DATA SUPPLIED:
━━━━━━━━━━
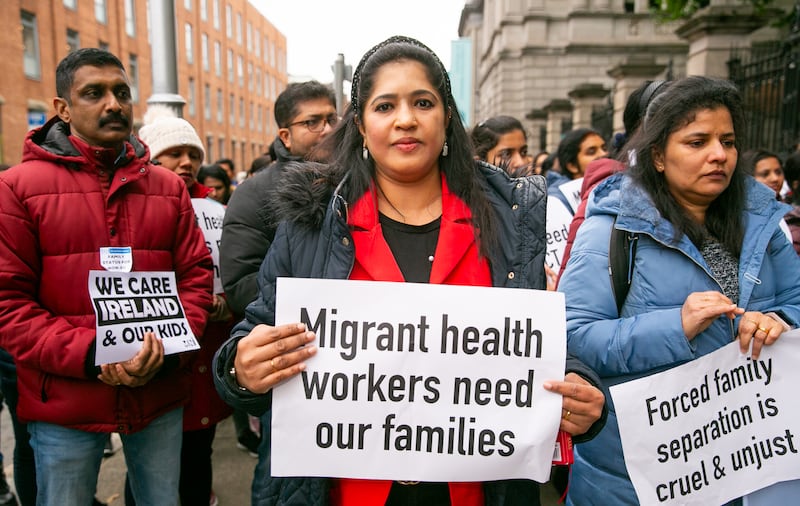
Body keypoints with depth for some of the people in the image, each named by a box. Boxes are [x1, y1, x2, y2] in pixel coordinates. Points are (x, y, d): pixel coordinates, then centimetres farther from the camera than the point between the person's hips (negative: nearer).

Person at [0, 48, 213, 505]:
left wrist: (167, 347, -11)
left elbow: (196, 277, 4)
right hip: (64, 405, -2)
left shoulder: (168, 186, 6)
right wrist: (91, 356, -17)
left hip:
━━━━━━━━━━
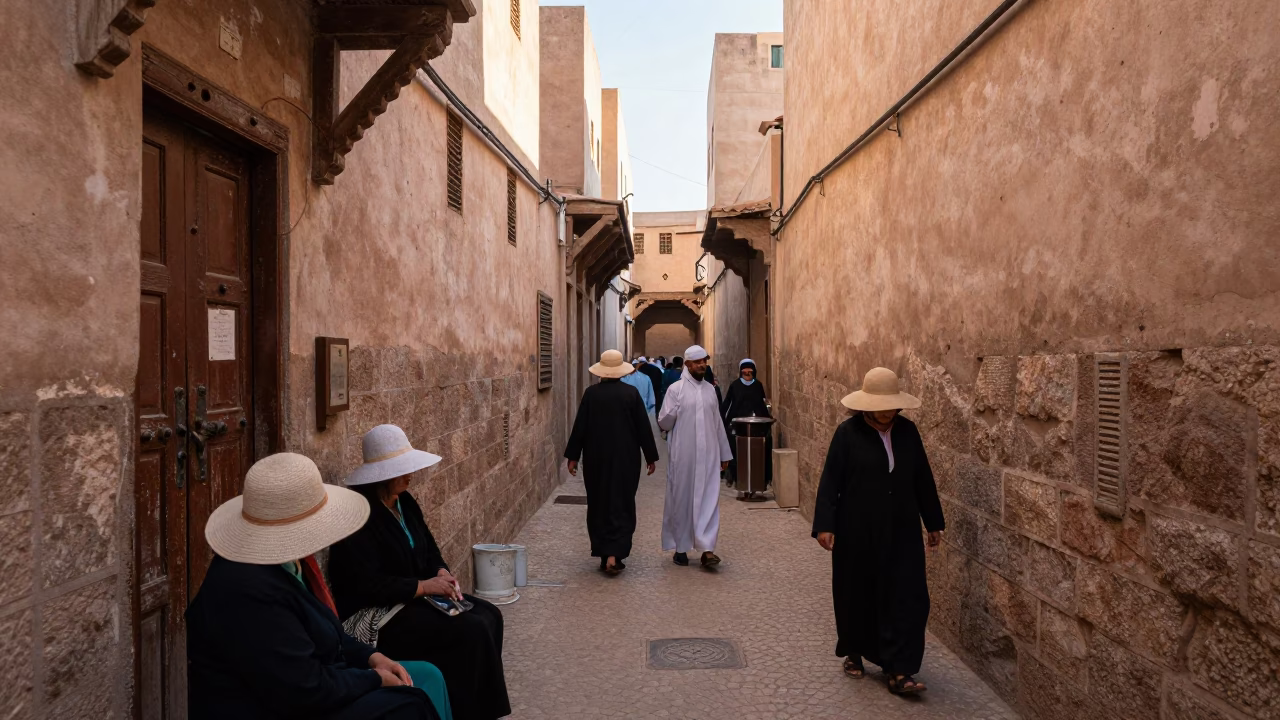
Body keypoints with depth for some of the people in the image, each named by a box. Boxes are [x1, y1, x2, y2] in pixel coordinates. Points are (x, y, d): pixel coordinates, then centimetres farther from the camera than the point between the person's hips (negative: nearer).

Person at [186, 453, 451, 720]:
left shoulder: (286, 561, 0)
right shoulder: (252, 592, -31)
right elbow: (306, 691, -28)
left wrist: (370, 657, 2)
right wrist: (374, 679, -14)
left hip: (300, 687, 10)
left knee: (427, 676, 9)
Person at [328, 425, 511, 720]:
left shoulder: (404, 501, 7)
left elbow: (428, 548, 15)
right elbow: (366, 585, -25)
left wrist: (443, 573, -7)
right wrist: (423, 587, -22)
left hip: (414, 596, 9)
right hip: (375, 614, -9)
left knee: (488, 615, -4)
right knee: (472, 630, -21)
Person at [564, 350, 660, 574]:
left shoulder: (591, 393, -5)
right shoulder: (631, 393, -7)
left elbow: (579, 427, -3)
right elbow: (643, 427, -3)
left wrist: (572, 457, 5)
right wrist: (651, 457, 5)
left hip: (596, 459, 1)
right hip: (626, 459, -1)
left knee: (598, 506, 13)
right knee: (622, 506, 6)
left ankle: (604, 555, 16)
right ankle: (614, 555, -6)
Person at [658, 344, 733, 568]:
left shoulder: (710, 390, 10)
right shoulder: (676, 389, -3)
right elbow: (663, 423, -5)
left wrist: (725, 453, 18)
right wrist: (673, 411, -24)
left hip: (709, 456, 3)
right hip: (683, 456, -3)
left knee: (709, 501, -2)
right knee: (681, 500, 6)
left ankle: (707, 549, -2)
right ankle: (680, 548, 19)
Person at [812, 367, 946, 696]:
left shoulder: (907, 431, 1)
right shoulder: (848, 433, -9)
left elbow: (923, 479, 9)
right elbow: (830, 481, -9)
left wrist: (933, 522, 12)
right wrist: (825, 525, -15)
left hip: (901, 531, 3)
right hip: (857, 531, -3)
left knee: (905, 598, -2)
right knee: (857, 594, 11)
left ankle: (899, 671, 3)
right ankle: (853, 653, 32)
━━━━━━━━━━
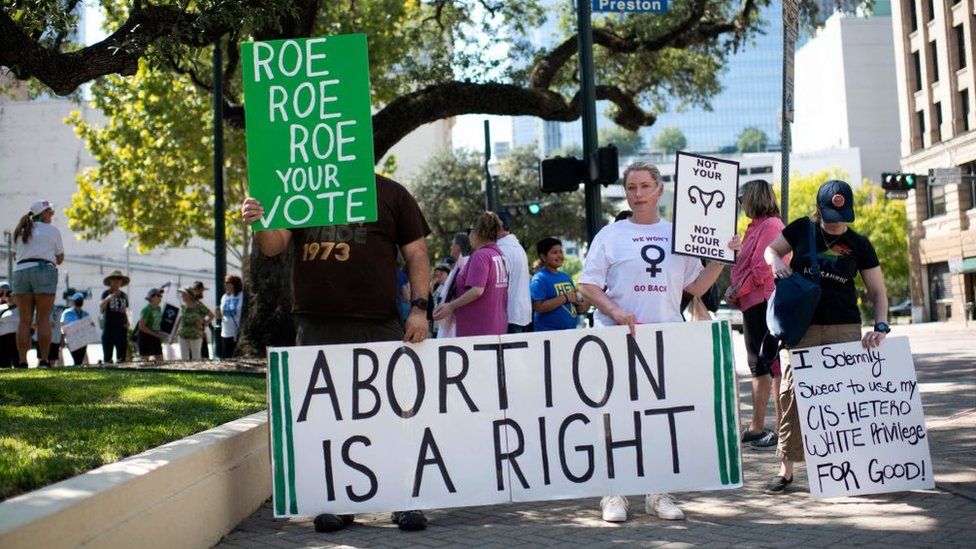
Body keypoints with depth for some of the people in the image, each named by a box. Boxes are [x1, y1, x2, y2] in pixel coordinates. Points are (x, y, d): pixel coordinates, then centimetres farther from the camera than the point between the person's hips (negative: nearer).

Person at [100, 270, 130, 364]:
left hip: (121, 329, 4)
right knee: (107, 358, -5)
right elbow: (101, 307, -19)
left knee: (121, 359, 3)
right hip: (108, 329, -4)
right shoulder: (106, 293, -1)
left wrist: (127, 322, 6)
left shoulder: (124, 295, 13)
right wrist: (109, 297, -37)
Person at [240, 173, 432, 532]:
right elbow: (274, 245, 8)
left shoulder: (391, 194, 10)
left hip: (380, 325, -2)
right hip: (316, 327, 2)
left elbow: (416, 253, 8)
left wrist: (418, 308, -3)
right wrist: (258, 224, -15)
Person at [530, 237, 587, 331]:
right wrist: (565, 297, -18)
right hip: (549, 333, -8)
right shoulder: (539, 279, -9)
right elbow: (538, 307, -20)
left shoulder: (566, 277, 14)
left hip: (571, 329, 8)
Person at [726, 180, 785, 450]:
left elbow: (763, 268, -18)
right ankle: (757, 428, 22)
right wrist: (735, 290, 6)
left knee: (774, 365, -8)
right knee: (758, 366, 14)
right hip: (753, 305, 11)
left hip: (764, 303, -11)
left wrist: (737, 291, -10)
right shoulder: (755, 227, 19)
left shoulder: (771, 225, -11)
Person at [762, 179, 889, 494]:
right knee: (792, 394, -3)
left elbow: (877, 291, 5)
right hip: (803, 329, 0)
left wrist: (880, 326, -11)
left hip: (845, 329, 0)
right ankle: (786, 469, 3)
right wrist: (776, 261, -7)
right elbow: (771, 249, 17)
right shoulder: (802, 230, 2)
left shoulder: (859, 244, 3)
━━━━━━━━━━
WHAT TO DO: Which lines in the material above contain the string "ankle", matching case exactly? Copy each of those lines in full.

EXPECTED ANSWER:
left ankle: (604, 555, 16)
right ankle: (614, 555, -6)
left ankle: (707, 549, -2)
right ankle: (680, 548, 19)
left ankle: (899, 671, 3)
right ankle: (853, 653, 32)
right ankle: (757, 428, 22)
right ankle: (786, 469, 3)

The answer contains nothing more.